The whole argument boils down to two basic economic misunderstandings. First there is ignorance of the laws of supply and demand, and the mistaken and misguided belief that the government can legislate against natural law. Just as it would be impossible for a city council to pass a law repealing the law of gravity, a city council cannot pass a law repealing the laws of supply and demand. When in an open market situation the equilibrium is close to the intersection of supply and demand. When the price is held artificially low by rent control laws, demand increases beyond the natural market state and supply drops similarly. Failure to account for such basic principles is the reasoning behind support of rent control.

Then there is the belief in market failures, that without the guiding hand of government the market is unable to function. People making this argument often say “yes, I believe in the free market, but there must be some controls.” That argument is untenable given the effectiveness record of rent control, as every control has made the situation worse, but that argument is still used all the time. Economic controls always backfire because it is impossible to repeal a natural law. Market failures are always the result government intervention, and using failures as an excuse for further interventions is recommending more poison as the cure for previous poison.

There is also the emotionally laded (but not rational in any sense) argument that by opposing rent control a person is siding with landlords against tenants, but the truth is that by opposing rent control one siding with both landlords and tenants against the government. Every time someone opposes rent control the argument is made that opposing rent control means that the person opposed to rent control hates the poor and loves the rich and wants the rich to profit off of the poor. It has to be an emotional argument because as has been demonstrated rent control actually hurts the poor. The motive for such an economically ignorant argument is "burn the rich."

Yes, proposition 98 is supported by wealthy land owners. They are looking out for their own best interests, just like everyone else. Somehow it is imagined that they should not have the right to look out for themselves. But in this case, their cause is also the cause of liberty. They have just as much of a right to security of property as everyone else. Hatred of the rich is a very base and undignified reason to support or oppose any measure. It is also supported by the Howard Jarvis Taxpayer's Association, which should indicate how much this measure is for the benefit of all against the government.
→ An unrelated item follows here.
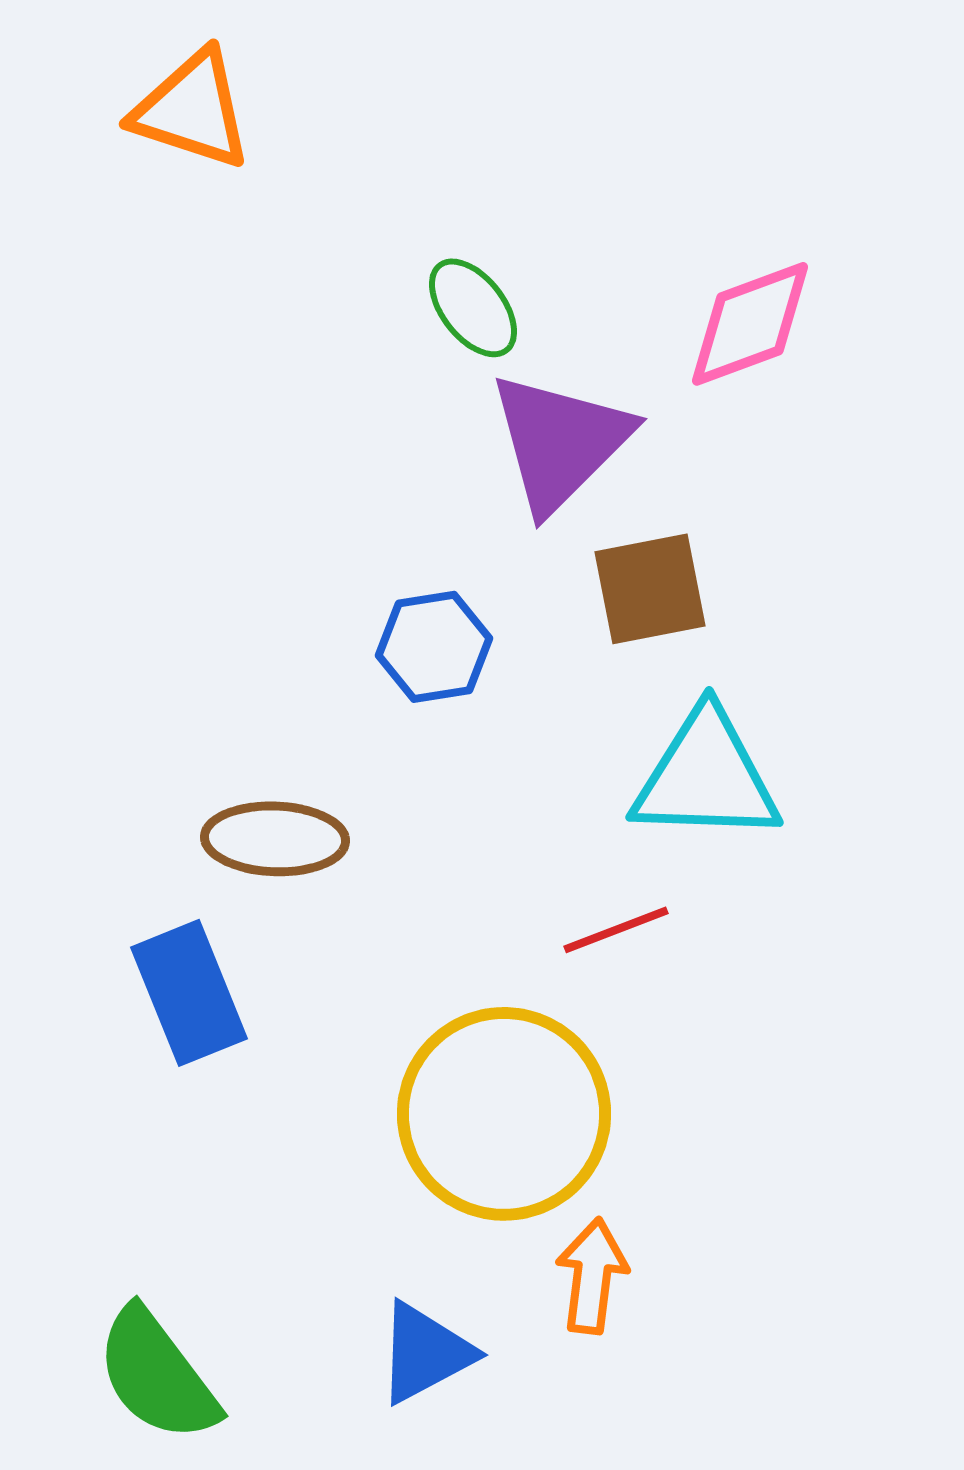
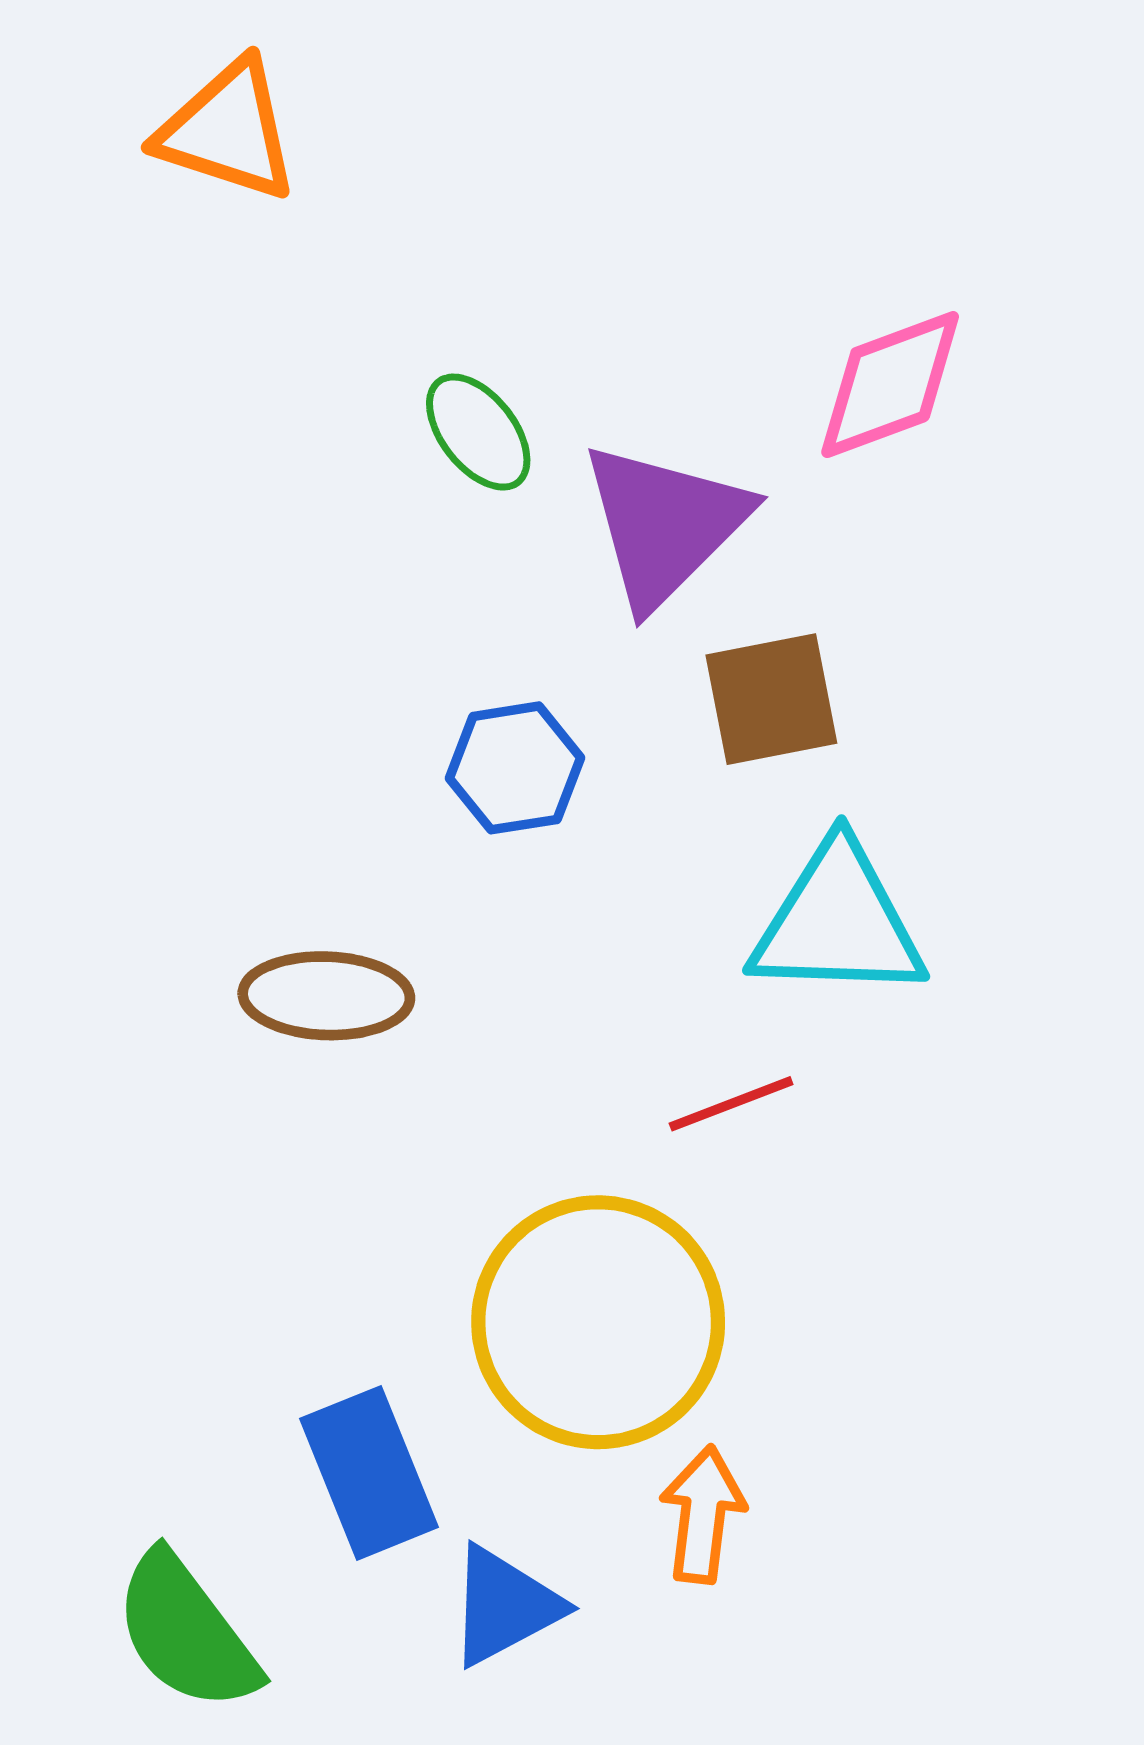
green ellipse: (473, 308) -> (478, 432), moved
blue rectangle: (189, 993) -> (369, 1473), moved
Finally, this is primarily an Economic Liberty proposition, not a Civil Liberty proposition. Given the horrendous record the ACLU has on economics, and given that the focus of the ACLU is Civil Liberty, that alone should have been sufficient reason to take no position. But since the ACLU-SC decided to take action, it is imperative that economics be studied sufficiently to understand that support of Proposition 98 is the only position in line with the desire to increase liberty. It increases the liberty of the rich and the poor, it increases the opportunity of the rich and the poor, and not only does it fail to legislate against reality it instead opposes legislation that oppose reality.

3 comments:

Ayn R. Key said...

As a result of this article, my membership in the ACLU has been revoked.

Anonymous said...

Aside from the facts that this is very dated; that Prop. 98 passed handily; that rental property owners are still in business; freedom is still pretty much alive and well in our land; and Mr. Gonella's analysis was wrong, it needs to be said that his membership in the ACLU was never revoked, unless that was an action he foisted upon himself.

Ayn R. Key said...

If anonymous had read the article, he'd have a response that relates to the article. 98 did not pass, 99 passed. 98 ended rent control. 99 did not. 98 limited eminent domain. 99 pretended to. 98 was preferred by Howard Jarvis and the Libertarian Party. 99 was preferred by politicians and the ACLU-SC.

And my membership was revoked. They disaffiliated me.

As for being dated, your comment was written in 2009 while the article was written in 2008 - BEFORE the election. It is not the article that is dated, it is your response.